Most certainly, the contest will be primarily about settling scores from the last national elections. The country is currently ruled by a coalition government of ND and PASOK, which attempts to implement unpopular austerity measures at a great cost to its public support. After a series of defections since 2012, the coalition government has seen its number of lawmakers decrease from 179 to only 153 in the 300-seat parliament. Recent polls, moreover, show that ND, the majority party, is falling behind SYRIZA, which intends to renegotiate or even tear up Greece’s bailout deal with its creditors. Meanwhile, the neo-Nazi GD has remained strong in the polls (recently at about 10 percent) despite the fact that its top brass have been jailed on charges of criminal activity after the murder of a left-wing rapper.
If SYRIZA finishes first in the European Parliament elections, Alexis Tsipras, the party leader, has made it pretty clear that his party will not recognize the government’s mandate. The same will happen if SYRIZA obtains positive results in local elections across Greece, which coincide with the European ones. In either case, SYRIZA is almost certain to push for national elections to be held in 2014 hoping to win, and then cancel the bailout terms.
Whatever the case, it is also certain that Greece’s pro-EU bloc of parties will suffer great losses. While ND is expected to win the same number of seats as SYRIZA, formerly formidable PASOK is going to see its strength in the European Parliament diminishing dramatically from its current seven seats to only one or two. The remaining seats will be distributed among such anti-EU parties as Golden Dawn, the Greek Communist Party, and the rightist populist Independent Greeks. It is doubtful whether the Democratic Left, a pro-EU moderate leftist party, or any other liberal force that may meantime emerge, will be able to obtain any seats at all.

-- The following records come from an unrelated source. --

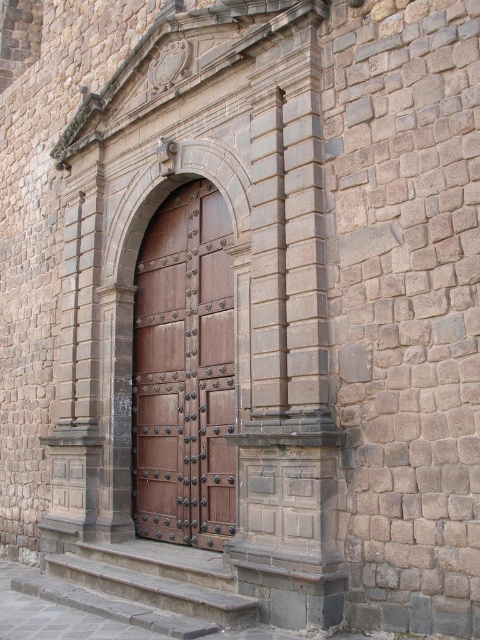
Based on the photo, does brown polished wood door at center have a smaller size compared to gray stone steps at lower center?

No.

Is point (201, 289) closer to camera compared to point (180, 557)?

No.

Image resolution: width=480 pixels, height=640 pixels. What are the coordinates of `brown polished wood door at center` in the screenshot? It's located at (183, 372).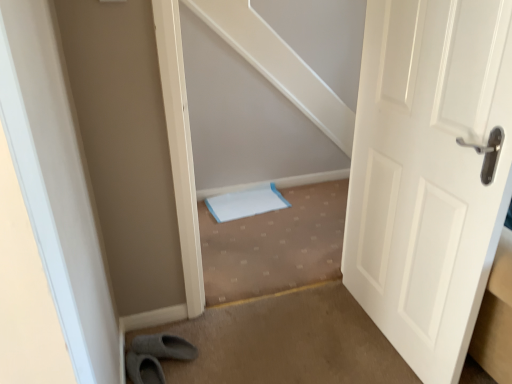
Question: Considering the relative sizes of carpeted stairwell at center and white matte door at right in the image provided, is carpeted stairwell at center shorter than white matte door at right?

Choices:
 (A) no
 (B) yes

Answer: (B)

Question: From a real-world perspective, is carpeted stairwell at center under white matte door at right?

Choices:
 (A) no
 (B) yes

Answer: (B)

Question: Is carpeted stairwell at center outside white matte door at right?

Choices:
 (A) yes
 (B) no

Answer: (A)

Question: Is carpeted stairwell at center positioned far away from white matte door at right?

Choices:
 (A) yes
 (B) no

Answer: (B)

Question: From a real-world perspective, is carpeted stairwell at center located higher than white matte door at right?

Choices:
 (A) yes
 (B) no

Answer: (B)

Question: Are carpeted stairwell at center and white matte door at right beside each other?

Choices:
 (A) yes
 (B) no

Answer: (B)

Question: From the image's perspective, would you say white matte door at right is positioned over carpeted stairwell at center?

Choices:
 (A) yes
 (B) no

Answer: (A)

Question: Can you confirm if white matte door at right is shorter than carpeted stairwell at center?

Choices:
 (A) no
 (B) yes

Answer: (A)

Question: Considering the relative sizes of white matte door at right and carpeted stairwell at center in the image provided, is white matte door at right wider than carpeted stairwell at center?

Choices:
 (A) yes
 (B) no

Answer: (B)

Question: Is white matte door at right positioned beyond the bounds of carpeted stairwell at center?

Choices:
 (A) yes
 (B) no

Answer: (A)

Question: Would you say white matte door at right is a long distance from carpeted stairwell at center?

Choices:
 (A) no
 (B) yes

Answer: (A)

Question: Is white matte door at right thinner than carpeted stairwell at center?

Choices:
 (A) no
 (B) yes

Answer: (B)

Question: In terms of width, does carpeted stairwell at center look wider or thinner when compared to white matte door at right?

Choices:
 (A) thin
 (B) wide

Answer: (B)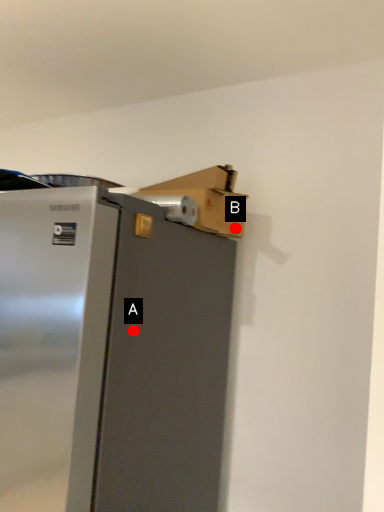
Question: Two points are circled on the image, labeled by A and B beside each circle. Which point is farther from the camera taking this photo?

Choices:
 (A) A is further
 (B) B is further

Answer: (B)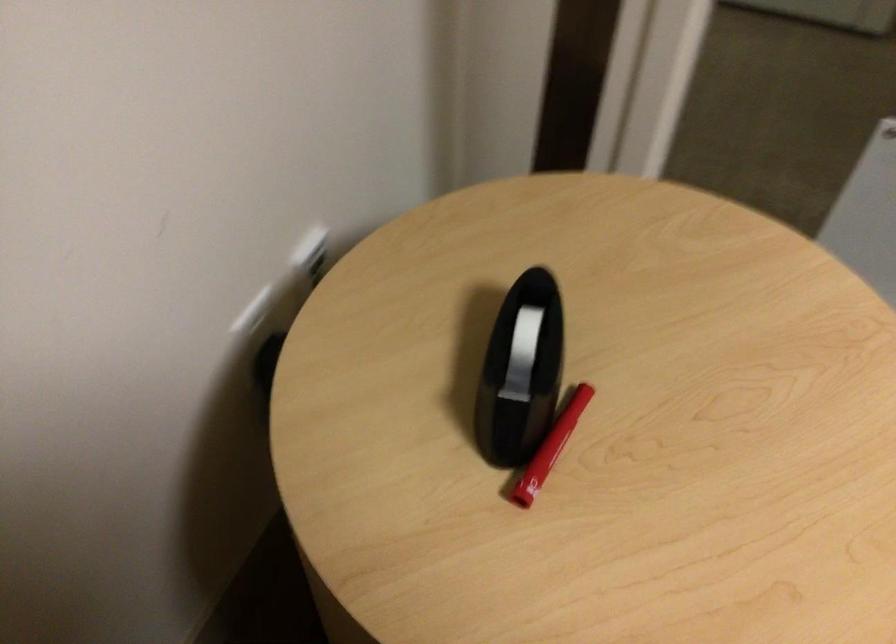
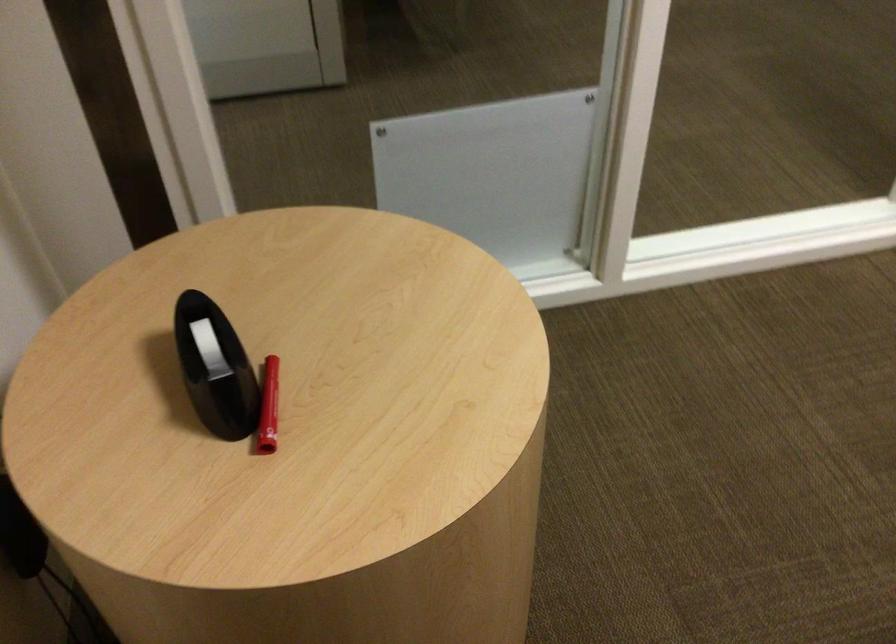
Question: The camera is either moving clockwise (left) or counter-clockwise (right) around the object. The first image is from the beginning of the video and the second image is from the end. Is the camera moving left or right when shooting the video?

Choices:
 (A) Left
 (B) Right

Answer: (A)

Of course, high rates of electoral abstention will be a key factor, which is expected to determine negatively the strength of the mainstream pro-EU parties. But this is not a certainty. Although abstention has been constantly on the rise (voter turnout has declined from a high 78.6 percent in 1981 to only 52.6 percent in the European elections of 2009), the local elections combined with increased polarization may halt, or even slightly reverse, this trend.
What is going to happen to Europe if Greece’s anti-EU forces win over pro-EU ones? At first sight, not much – especially as Greece occupies a paltry 21 out of 751 seats in the European Parliament. Look at the bigger picture, though, and you will realize that the Greek vote is quite consequential for the EU project.
Because of the enormity of its (economic and political) crisis, Greece has become both exemplary and highly symbolic grounds for the big battle to be waged in May throughout Europe between pro-EU and anti-EU forces. As now seems more likely, the majority of the Greek representation in the European Parliament will form a miscellany of populist and non-democratic forces ready to throw into question the core principles of European integration as conceived by its early architects and pursued thereafter – political liberalism, open markets, an ever closer union.
This is no small damage. For the simple reason that, with Greece serving as a clear marker of disenchantment with the EU project, others may be tempted to follow.